Rapid Latino population growth and a smattering of newly created Latino House districts across the country are giving the group a chance to amplify its voice in Congress.

But talk to Latino leaders, and you won’t hear a whole lot of optimism about 2012.

“It would appear to be a good opportunity on the surface, but in reality it’s not,” said Juan Andrade, president of the United States Hispanic Leadership Institute. “It does not necessarily follow that the representatives will be Latino, as much as we would like for that to be the case.”

Despite more than a dozen new districts created by redistricting where Latinos could constitute a majority — and many others where they will be close to it — there is a real sense of apprehension whether they can be won by Latino candidates.

The reasons are complicated.

Latinos have made up 43 percent of the country’s overall growth in the past 10 years, but the spike has come disproportionately from young people. And even among those who can vote, turnout has been low.

Also, Latino politicians haven’t been cultivated by the party establishments. Thus, they are operating at a deficit when it comes to running for higher office. And even when there have been Latino politicians ready to make the leap in winnable congressional districts, Latino leaders say the establishment has often favored their non-Latino opponents.

And while many districts are winnable for Latinos, many are not so overwhelmingly favorable to Latinos that they are virtually guaranteed wins.

The districts “were not created to ensure the election of a Latino candidate,” Andrade said. “In many of these districts, there will be non-Latino candidates running against us.”

This latter dynamic has already cropped up in a few high-profile races. In Texas, Rep. Lloyd Doggett is set to run in a Democratic primary in a newly drawn majority-Latino district against a rising Latino star, state Rep. Joaquin Castro (D). The newly drawn 35th District is 63 percent Latino, including 58 percent of the voting-age population.

In New Mexico, Rep. Martin Heinrich (D) is the early favorite in the open Democratic Senate primary, despite facing another rising Latino star in state Auditor Hector Balderas (D).
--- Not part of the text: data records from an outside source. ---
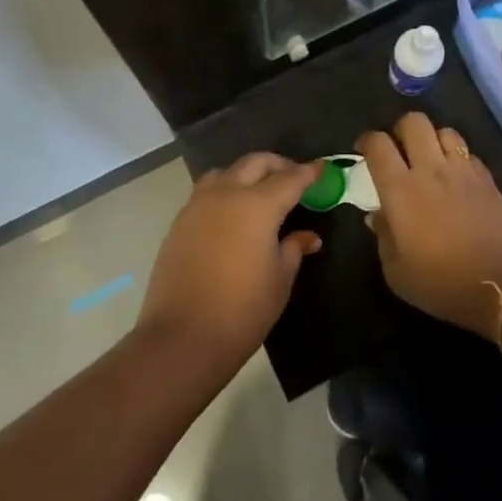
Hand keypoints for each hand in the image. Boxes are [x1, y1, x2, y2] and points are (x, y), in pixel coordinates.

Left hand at [137, 154, 323, 376]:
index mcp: (258, 205)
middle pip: (255, 163)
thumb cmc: (243, 310)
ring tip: (259, 192)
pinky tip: (231, 215)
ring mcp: (198, 205)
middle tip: (293, 178)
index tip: (321, 168)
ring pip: (226, 172)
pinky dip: (224, 192)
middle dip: (277, 165)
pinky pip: (206, 193)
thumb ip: (294, 248)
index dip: (309, 172)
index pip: (290, 178)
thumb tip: (308, 237)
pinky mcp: (180, 221)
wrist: (183, 337)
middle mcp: (227, 194)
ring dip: (246, 174)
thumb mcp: (280, 280)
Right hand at [358, 113, 501, 339]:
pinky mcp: (488, 179)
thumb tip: (377, 214)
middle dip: (401, 130)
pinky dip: (458, 157)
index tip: (363, 150)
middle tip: (399, 150)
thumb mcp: (397, 272)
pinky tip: (457, 177)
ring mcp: (463, 170)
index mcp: (400, 189)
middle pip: (414, 122)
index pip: (378, 144)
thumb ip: (383, 237)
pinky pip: (469, 153)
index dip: (366, 140)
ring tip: (431, 159)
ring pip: (445, 131)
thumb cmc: (443, 283)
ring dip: (433, 140)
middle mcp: (430, 169)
The Land of Enchantment is the most heavily Hispanic state in the country — 46 percent of its residents and about the same proportion of the Democratic primary electorate are Latino — but it has not elected a Hispanic to the Senate since the 1970s.

Balderas, who was the youngest Hispanic statewide officeholder in the country when he was elected five years ago at age 33, says that the new generation of Latinos is getting more involved, but that there is still plenty of progress to be made.
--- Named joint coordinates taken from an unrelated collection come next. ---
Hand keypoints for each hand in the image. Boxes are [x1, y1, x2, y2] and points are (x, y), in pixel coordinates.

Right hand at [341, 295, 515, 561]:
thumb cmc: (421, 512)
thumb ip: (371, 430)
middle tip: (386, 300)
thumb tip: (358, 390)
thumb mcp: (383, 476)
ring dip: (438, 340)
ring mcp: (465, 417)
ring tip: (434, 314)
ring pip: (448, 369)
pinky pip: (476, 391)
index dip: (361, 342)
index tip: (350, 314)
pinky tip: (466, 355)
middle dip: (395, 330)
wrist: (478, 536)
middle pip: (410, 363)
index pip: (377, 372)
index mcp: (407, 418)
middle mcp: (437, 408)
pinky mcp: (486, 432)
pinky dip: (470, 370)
And he says it starts with his campaign.

“I see this race both as a local and a national opportunity for Latino voters to become more engaged,” he said. “I believe that more Latino leaders need to answer the call to serve.”

While Balderas’s contest is the most high-profile, Latinos see similar situations unfolding for Heinrich’s plurality-Hispanic Albuquerque House district, along with a new open seat in Nevada and potentially one in Arizona, along with several of the newly crafted majority-Latino districts in California.

There’s also a Latino tea party favorite, former solicitor general Ted Cruz, running in the crowded Texas GOP Senate primary, and another Latino, retired Gen. Ricardo Sanchez, running for the Democratic nomination. Texas has a 38 percent Hispanic population — the second-highest in the country.

“I don’t think there’s a shortage of viable candidates; what there may not be is party support for Latino candidates where there is an opportunity,” said Arturo Vargas, executive director of the National Association of Latino Elected and Appointed Officials. “It’s [as if] Latino candidates can only run in majority-Latino districts.”

California represents a stark illustration of that problem.

Under the final map passed by that state’s redistricting commission, there are 13 House districts with a majority of Latino residents. Of those, only one has Latinos constituting more than 52 percent of the voting-age citizens. Eight others have between 49 percent and 52 percent Latinos who can vote, and 12 more have at least one-quarter.

Vargas said there’s plenty standing in the way of Latinos winning those seats, including the party establishment.

“The issue becomes . . . are you going to have party support for some of these candidates?” Vargas said. “And historically, you haven’t.”

Democratic consultant Andres Ramirez said Latinos also may not be able to take advantage of the raft of new seats because of a lack of experienced candidates.

Indeed, in almost every state where Latinos constitute a significant amount of the voting-age population, their representation in Congress and the state legislature doesn’t match.

“There are a lot of qualified Latinos that can run, but not a lot that have actually been mentored or brought through the ranks to position themselves,” Ramirez said. “Because of the uncertainty going on with redistricting . . . there hasn’t been a significant effort to identify and recruit Latinos en masse to fill these potential seats.”